Problem statement
In the jazz column, why does the writer point readers to the Louisville Jazz Society's e-mail sign-up rather than giving full local listings? Explain in one to three sentences.

Article
▼
The Blue Wisp Jazz Club in Cincinnati, 318 East Eighth St. (513-241-WISP), is featuring local and regional talent during February, with the exception of an amazing, yet unconfirmed as of deadline time appearance on Friday, February 18 by guitarist Rez Abbasi with Rudresh Mahanthappa on alto, Johannes Weidenmueller on bass, Dan Weiss on drums and Vijay Iyer on piano! Wednesdays remain the province of The Blue Wisp Big Band. For details and the full schedule, the website is: www.thebluewisp.com.
The Redmoor, Mt. Lookout Square, 3187 Linwood Avenue, in Cincinnati, 513-871-6789, www.jazzincincy.com. As of deadline time, the club brings in Norman Connors and the Starship Orchestra for a “Valentine Love” show on February 12, plus local and regional talent throughout the month.
Please sign up for updated local jazz listings: The Louisville Jazz Society has revamped its website (www.louisvillejazz.org), and offers a new means to disseminate news of live performances locally: be sure to sign up for the e-mail “Louisville Jazz Society's Jazz Insider.” It is both impossible for me to try to provide complete listings here, and it would be duplicative of the weekly listings in the Courier-Journal and LEO and the Louisville Music News’ monthly music listings, in both the print and online editions (www.louisvillemusicnews.net).
The Doors: When You’re Strange (Eagle Rock DVD) and The Rolling Stones: Stones In Exile (Eagle Rock DVD)
Due to space limitations in the print edition, my review of these two documentaries was posted online only, at: www.louisvillemusicnews.net/webmanager/index.php?WEB_CAT_ID=50&storyid=6874&headline=When_You're_Strange/Stones_In_Exile&issueid=262
A Tale of Two Saxophonists: Charles Lloyd: Mirror (ECM) and Roscoe Mitchell: Far Side (ECM)
Charles Lloyd and Roscoe Mitchell both came to prominence in the 1960s, and both have been trailblazers, albeit in different styles. While both might loosely be tagged as post-Coltrane, Lloyd’s music is more approachable, while Mitchell’s tends to be more cerebral. New releases on ECM show the label’s commitment to challenging music and top production values.
On Mirror, Lloyd is joined by his bassist and drummer of choice from the past few years, Reuben Rogers, and Eric Harland, together with one of the finest of the younger generation of pianists, Jason Moran. The program is varied. The opening standard “I Fall in Love Too Easily” showcases Lloyd’s instantly recognizable voice on the saxophone. He revisits pieces he has done before, such as “Go Down Moses,” The Water Is Wide” (the title song from his 2000 album) and “Lift Every Voice” (the title to his 2002 release). Between the personnel changes, rhythmic variations, and melodic soloing, these come off as virtually new pieces, not retreads. Lloyd’s spiritual depth is enhanced by the careful attention paid by all the band members to one another. Some fans and critics say this is Lloyd’s best quartet ever; I would say that without picking favorites, it certainly stands on equal footing with his 1960s quartet (featuring the then virtually unknown Keith Jarrett) and his return from “retirement” in the early 1980s in the quartet with the late Michel Petrucciani
.Far Side was recorded live at the Burghausen Jazz Festival 2007, with Mitchell accompanied by an unusual grouping of topflight musicians: Corey Wilkes on trumpet and flugelhorn, both Craig Taborn and Vijay Iyer on pianos, Harrison Bankhead on cello and bass, Jaribu Shahid on bass, and Tanni Tabal and Vincent Davis on drums. Much of the music by this AACM artist straddles the line between modern classical music and avant-garde jazz. It is sometimes difficult to determine how much of the music is composed, and how much is improvised, although the organization of most of the work seems to incline toward the former. The first track, “Far Side/Cards/Far Side” is like a 31-minute suite - the opening segment is slow and magisterial, with faraway trumpet; drums do not enter until about the 10-minute mark. In a way, this piece presages the others in the album, with dense passages and dark sequences. In short, this is work that demands the listener’s attention, and rewards those who seek more than a swing ensemble doing new versions of standards.
▲
Entries shown
▼
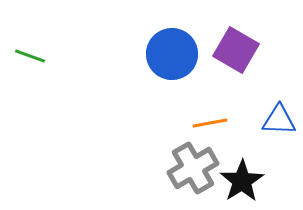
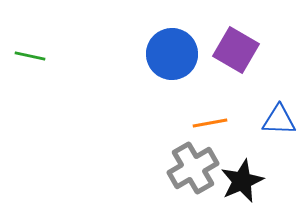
green line: rotated 8 degrees counterclockwise
black star: rotated 9 degrees clockwise
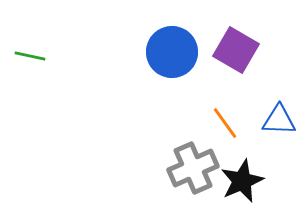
blue circle: moved 2 px up
orange line: moved 15 px right; rotated 64 degrees clockwise
gray cross: rotated 6 degrees clockwise
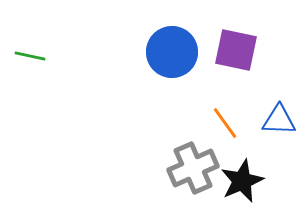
purple square: rotated 18 degrees counterclockwise
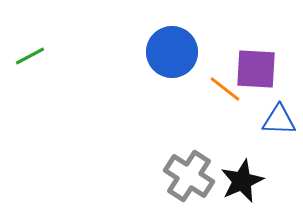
purple square: moved 20 px right, 19 px down; rotated 9 degrees counterclockwise
green line: rotated 40 degrees counterclockwise
orange line: moved 34 px up; rotated 16 degrees counterclockwise
gray cross: moved 4 px left, 8 px down; rotated 33 degrees counterclockwise
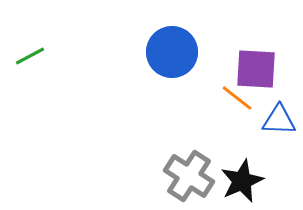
orange line: moved 12 px right, 9 px down
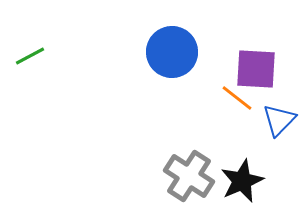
blue triangle: rotated 48 degrees counterclockwise
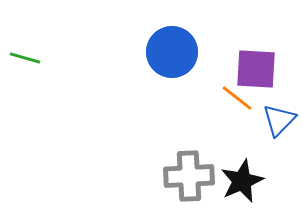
green line: moved 5 px left, 2 px down; rotated 44 degrees clockwise
gray cross: rotated 36 degrees counterclockwise
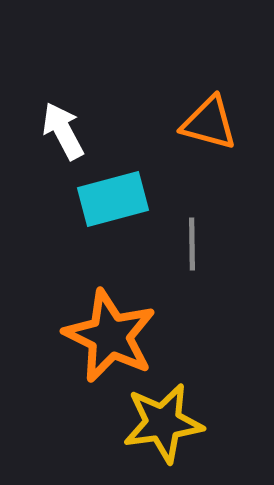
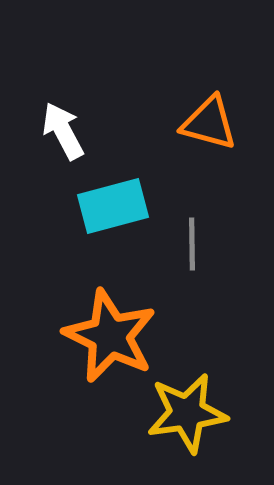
cyan rectangle: moved 7 px down
yellow star: moved 24 px right, 10 px up
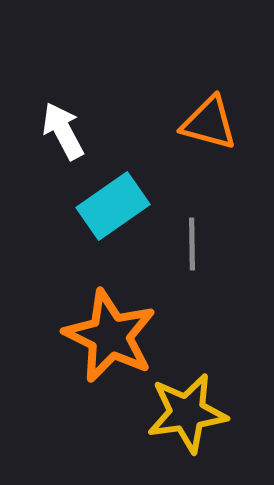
cyan rectangle: rotated 20 degrees counterclockwise
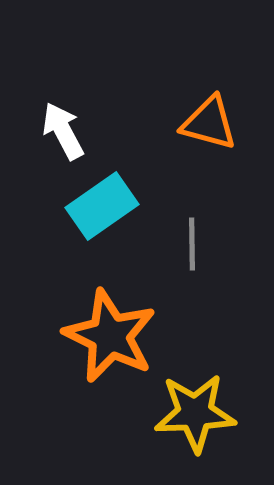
cyan rectangle: moved 11 px left
yellow star: moved 8 px right; rotated 6 degrees clockwise
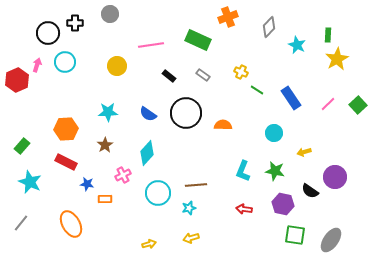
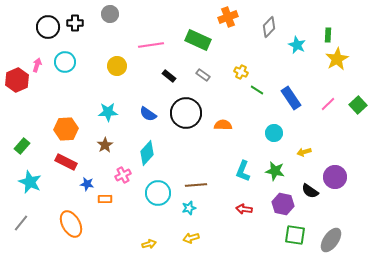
black circle at (48, 33): moved 6 px up
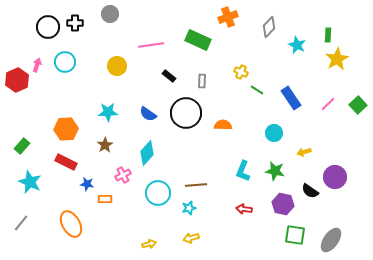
gray rectangle at (203, 75): moved 1 px left, 6 px down; rotated 56 degrees clockwise
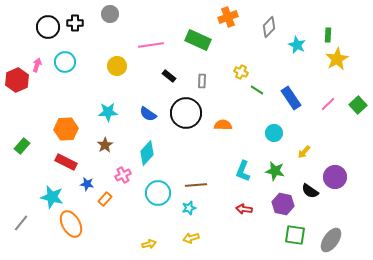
yellow arrow at (304, 152): rotated 32 degrees counterclockwise
cyan star at (30, 182): moved 22 px right, 15 px down; rotated 10 degrees counterclockwise
orange rectangle at (105, 199): rotated 48 degrees counterclockwise
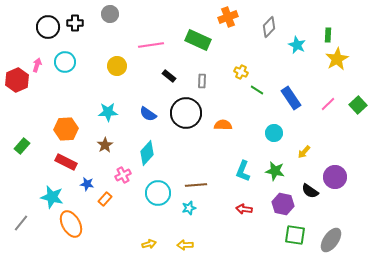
yellow arrow at (191, 238): moved 6 px left, 7 px down; rotated 14 degrees clockwise
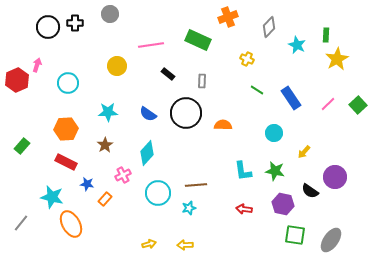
green rectangle at (328, 35): moved 2 px left
cyan circle at (65, 62): moved 3 px right, 21 px down
yellow cross at (241, 72): moved 6 px right, 13 px up
black rectangle at (169, 76): moved 1 px left, 2 px up
cyan L-shape at (243, 171): rotated 30 degrees counterclockwise
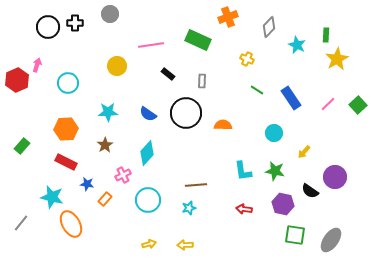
cyan circle at (158, 193): moved 10 px left, 7 px down
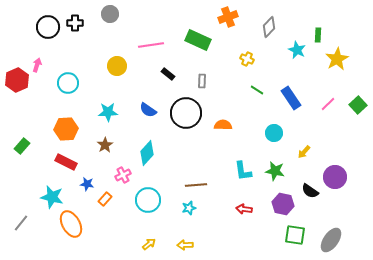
green rectangle at (326, 35): moved 8 px left
cyan star at (297, 45): moved 5 px down
blue semicircle at (148, 114): moved 4 px up
yellow arrow at (149, 244): rotated 24 degrees counterclockwise
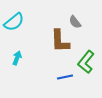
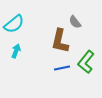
cyan semicircle: moved 2 px down
brown L-shape: rotated 15 degrees clockwise
cyan arrow: moved 1 px left, 7 px up
blue line: moved 3 px left, 9 px up
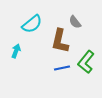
cyan semicircle: moved 18 px right
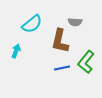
gray semicircle: rotated 48 degrees counterclockwise
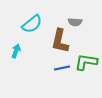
green L-shape: rotated 60 degrees clockwise
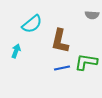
gray semicircle: moved 17 px right, 7 px up
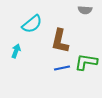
gray semicircle: moved 7 px left, 5 px up
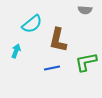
brown L-shape: moved 2 px left, 1 px up
green L-shape: rotated 20 degrees counterclockwise
blue line: moved 10 px left
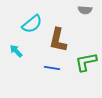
cyan arrow: rotated 64 degrees counterclockwise
blue line: rotated 21 degrees clockwise
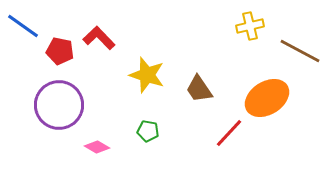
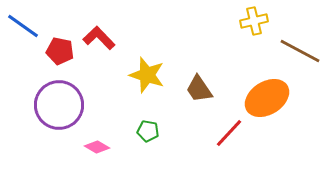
yellow cross: moved 4 px right, 5 px up
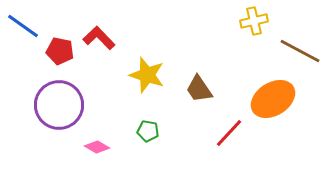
orange ellipse: moved 6 px right, 1 px down
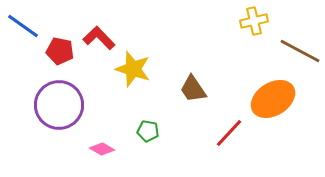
yellow star: moved 14 px left, 6 px up
brown trapezoid: moved 6 px left
pink diamond: moved 5 px right, 2 px down
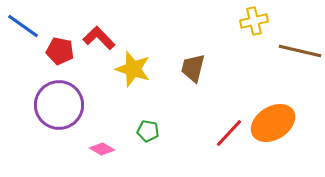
brown line: rotated 15 degrees counterclockwise
brown trapezoid: moved 21 px up; rotated 48 degrees clockwise
orange ellipse: moved 24 px down
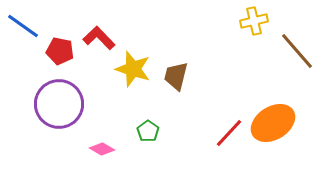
brown line: moved 3 px left; rotated 36 degrees clockwise
brown trapezoid: moved 17 px left, 8 px down
purple circle: moved 1 px up
green pentagon: rotated 25 degrees clockwise
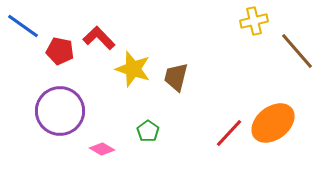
brown trapezoid: moved 1 px down
purple circle: moved 1 px right, 7 px down
orange ellipse: rotated 6 degrees counterclockwise
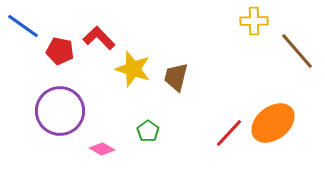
yellow cross: rotated 12 degrees clockwise
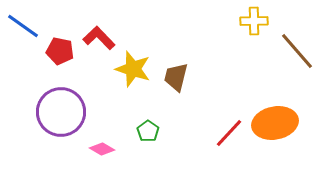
purple circle: moved 1 px right, 1 px down
orange ellipse: moved 2 px right; rotated 27 degrees clockwise
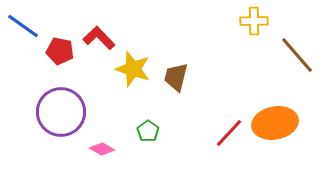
brown line: moved 4 px down
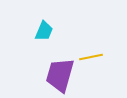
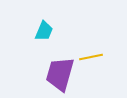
purple trapezoid: moved 1 px up
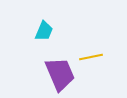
purple trapezoid: rotated 141 degrees clockwise
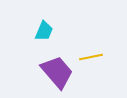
purple trapezoid: moved 3 px left, 2 px up; rotated 18 degrees counterclockwise
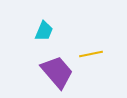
yellow line: moved 3 px up
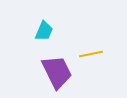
purple trapezoid: rotated 15 degrees clockwise
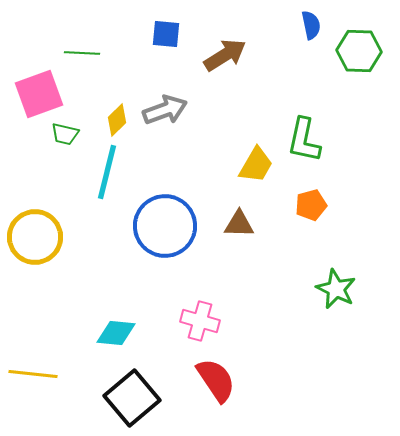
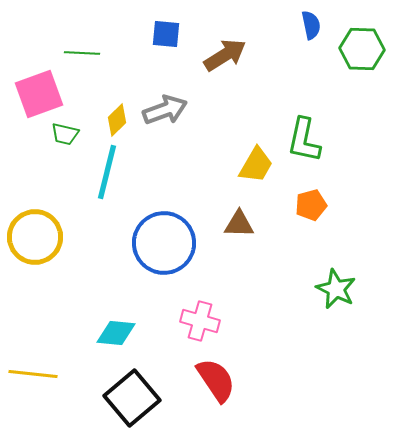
green hexagon: moved 3 px right, 2 px up
blue circle: moved 1 px left, 17 px down
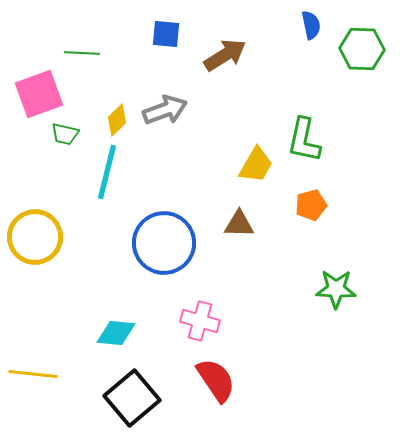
green star: rotated 24 degrees counterclockwise
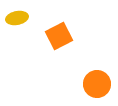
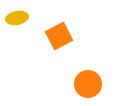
orange circle: moved 9 px left
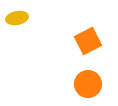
orange square: moved 29 px right, 5 px down
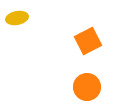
orange circle: moved 1 px left, 3 px down
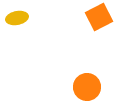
orange square: moved 11 px right, 24 px up
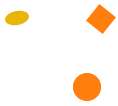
orange square: moved 2 px right, 2 px down; rotated 24 degrees counterclockwise
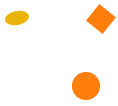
orange circle: moved 1 px left, 1 px up
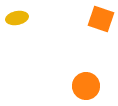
orange square: rotated 20 degrees counterclockwise
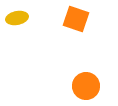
orange square: moved 25 px left
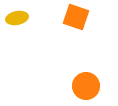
orange square: moved 2 px up
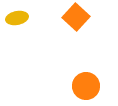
orange square: rotated 24 degrees clockwise
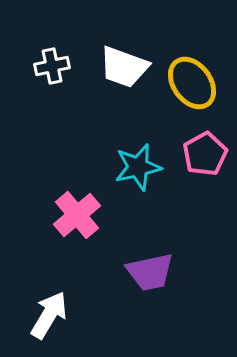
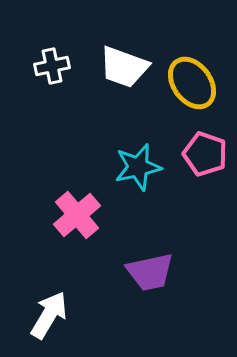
pink pentagon: rotated 24 degrees counterclockwise
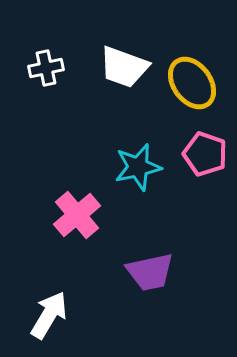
white cross: moved 6 px left, 2 px down
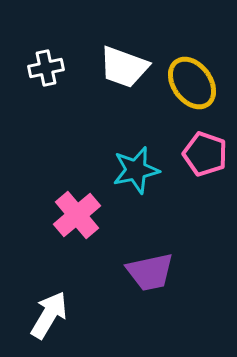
cyan star: moved 2 px left, 3 px down
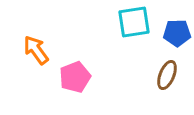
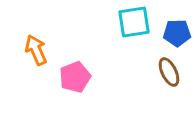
orange arrow: rotated 12 degrees clockwise
brown ellipse: moved 2 px right, 3 px up; rotated 48 degrees counterclockwise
▲
Solution to the exercise
The writer says complete listings can't be provided in the column, and they would duplicate the weekly listings in the Courier-Journal and LEO and the Louisville Music News' monthly listings, both in print and online. The society's e-mail, "Louisville Jazz Society's Jazz Insider," is a new way to spread news of local live performances.